#### Supplied data:

○ ○ ○ ○ ○

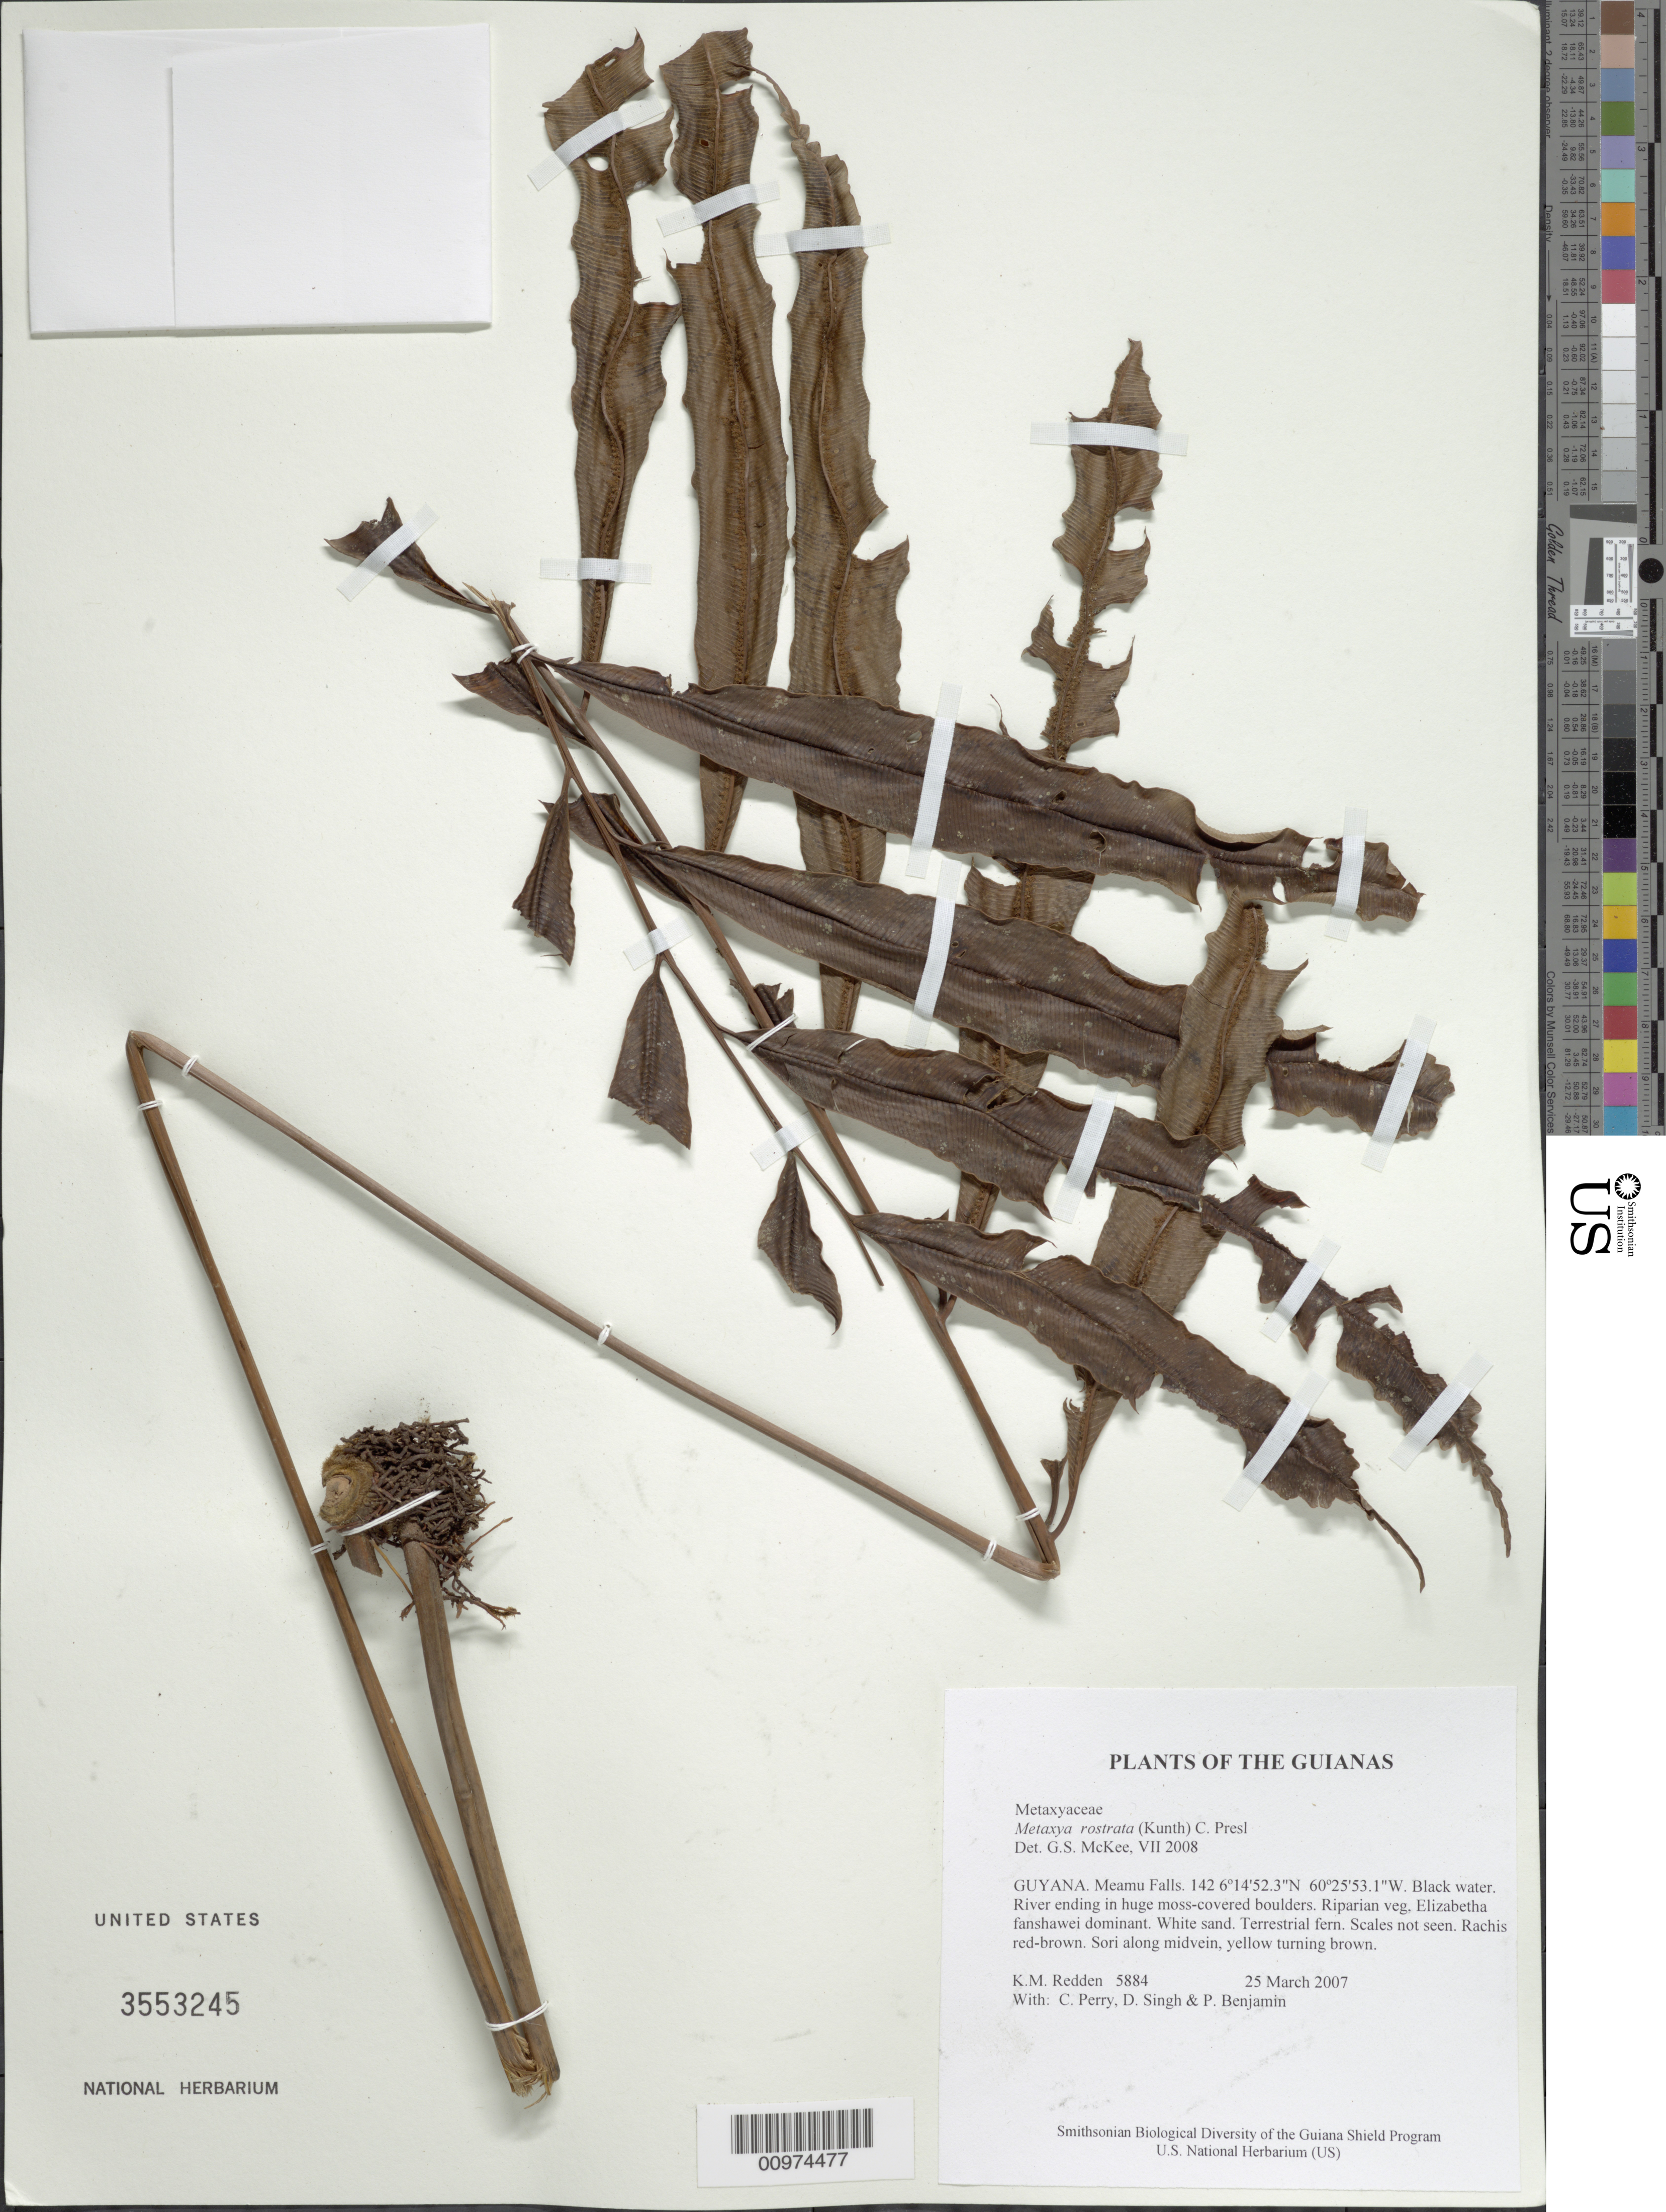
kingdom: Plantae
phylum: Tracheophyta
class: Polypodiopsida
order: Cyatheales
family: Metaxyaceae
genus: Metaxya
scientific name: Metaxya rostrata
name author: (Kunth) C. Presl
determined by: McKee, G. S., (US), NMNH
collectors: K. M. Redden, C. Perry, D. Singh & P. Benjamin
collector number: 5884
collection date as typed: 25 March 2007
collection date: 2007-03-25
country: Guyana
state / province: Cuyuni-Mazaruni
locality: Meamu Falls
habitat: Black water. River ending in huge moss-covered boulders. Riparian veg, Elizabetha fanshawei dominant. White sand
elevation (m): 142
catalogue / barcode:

○ ○ ○ ○ ○

#### Exercise prompt:
Reproduce the lines of every entry above character for character, leaving out the pictures.

#### Exercise solution:
kingdom: Plantae
phylum: Tracheophyta
class: Polypodiopsida
order: Cyatheales
family: Metaxyaceae
genus: Metaxya
scientific name: Metaxya rostrata
name author: (Kunth) C. Presl
determined by: McKee, G. S., (US), NMNH
collectors: K. M. Redden, C. Perry, D. Singh & P. Benjamin
collector number: 5884
collection date as typed: 25 March 2007
collection date: 2007-03-25
country: Guyana
state / province: Cuyuni-Mazaruni
locality: Meamu Falls
habitat: Black water. River ending in huge moss-covered boulders. Riparian veg, Elizabetha fanshawei dominant. White sand
elevation (m): 142
catalogue / barcode:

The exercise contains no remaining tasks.